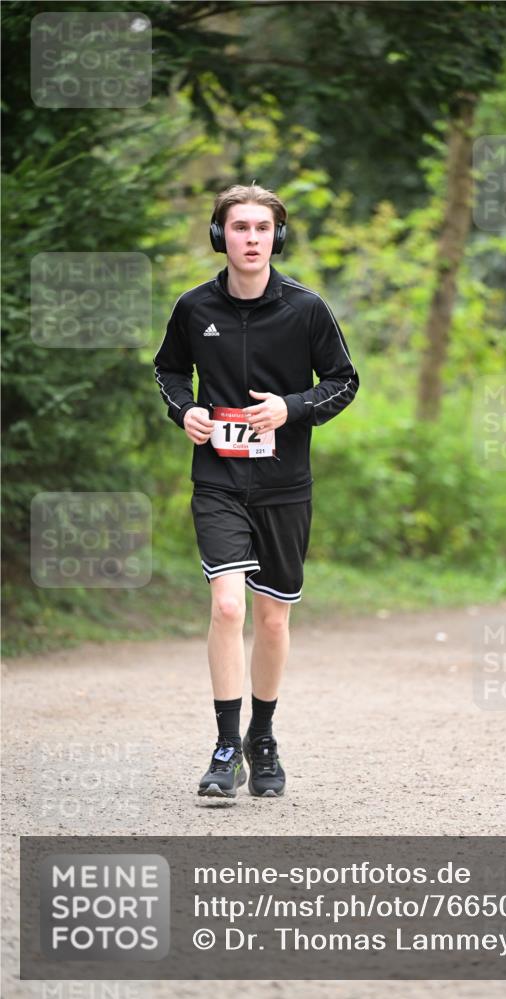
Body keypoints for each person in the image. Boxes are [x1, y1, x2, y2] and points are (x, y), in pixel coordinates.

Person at [153, 183, 359, 799]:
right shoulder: (194, 308)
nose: (251, 239)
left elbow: (344, 381)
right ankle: (225, 747)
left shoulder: (306, 309)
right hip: (218, 481)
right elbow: (168, 370)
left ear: (278, 237)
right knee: (227, 607)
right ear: (220, 236)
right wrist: (185, 411)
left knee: (271, 619)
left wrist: (290, 408)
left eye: (262, 229)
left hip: (284, 485)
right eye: (240, 227)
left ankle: (261, 738)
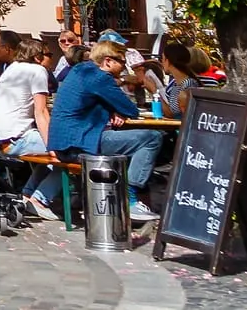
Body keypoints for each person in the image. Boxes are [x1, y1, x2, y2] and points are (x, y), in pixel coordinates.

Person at [51, 39, 165, 224]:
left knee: (134, 144)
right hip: (80, 144)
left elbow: (95, 100)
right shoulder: (100, 77)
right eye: (122, 61)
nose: (124, 66)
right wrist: (117, 104)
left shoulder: (80, 71)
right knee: (152, 138)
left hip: (65, 142)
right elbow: (131, 109)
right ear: (107, 61)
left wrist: (112, 109)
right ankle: (131, 199)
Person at [0, 29, 56, 214]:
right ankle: (40, 199)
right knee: (69, 153)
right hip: (16, 139)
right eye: (48, 55)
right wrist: (53, 145)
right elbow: (41, 111)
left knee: (52, 157)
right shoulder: (37, 71)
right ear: (38, 56)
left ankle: (28, 195)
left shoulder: (11, 69)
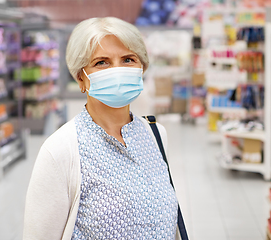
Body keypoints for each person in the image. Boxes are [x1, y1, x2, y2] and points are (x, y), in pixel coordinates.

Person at [23, 17, 180, 240]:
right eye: (101, 62)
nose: (118, 70)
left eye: (128, 59)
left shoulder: (155, 135)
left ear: (141, 68)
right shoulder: (60, 150)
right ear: (81, 78)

Problem requirements – Your output is the lines from the top of the entries through the line containing "right wrist: (53, 145)", exactly as they stand. No pictures belong in it.

Result of the exercise –
Body keypoints for each person in the image. Boxes are [x1, y1, x2, y2] and points are (x, y), in pixel coordinates.

Person at [153, 183, 359, 799]:
right shoulder: (194, 308)
nose: (251, 239)
left elbow: (344, 381)
right ankle: (225, 747)
left shoulder: (306, 309)
right hip: (218, 481)
right elbow: (168, 370)
left ear: (278, 237)
right knee: (227, 607)
right ear: (220, 236)
right wrist: (185, 411)
left knee: (271, 619)
left wrist: (290, 408)
left eye: (262, 229)
left hip: (284, 485)
right eye: (240, 227)
left ankle: (261, 738)
Body keypoints for each person in the image. Boxes are [x1, y1, x2, y2] and points are (x, y), in pixel coordinates.

Person at [51, 39, 165, 224]:
left knee: (134, 144)
right hip: (80, 144)
left elbow: (95, 100)
right shoulder: (100, 77)
right eye: (122, 61)
nose: (124, 66)
right wrist: (117, 104)
left shoulder: (80, 71)
right knee: (152, 138)
left hip: (65, 142)
right elbow: (131, 109)
right ear: (107, 61)
left wrist: (112, 109)
right ankle: (131, 199)
Person at [0, 29, 56, 214]:
right ankle: (40, 199)
right knee: (69, 153)
right hip: (16, 139)
right eye: (48, 55)
right wrist: (53, 145)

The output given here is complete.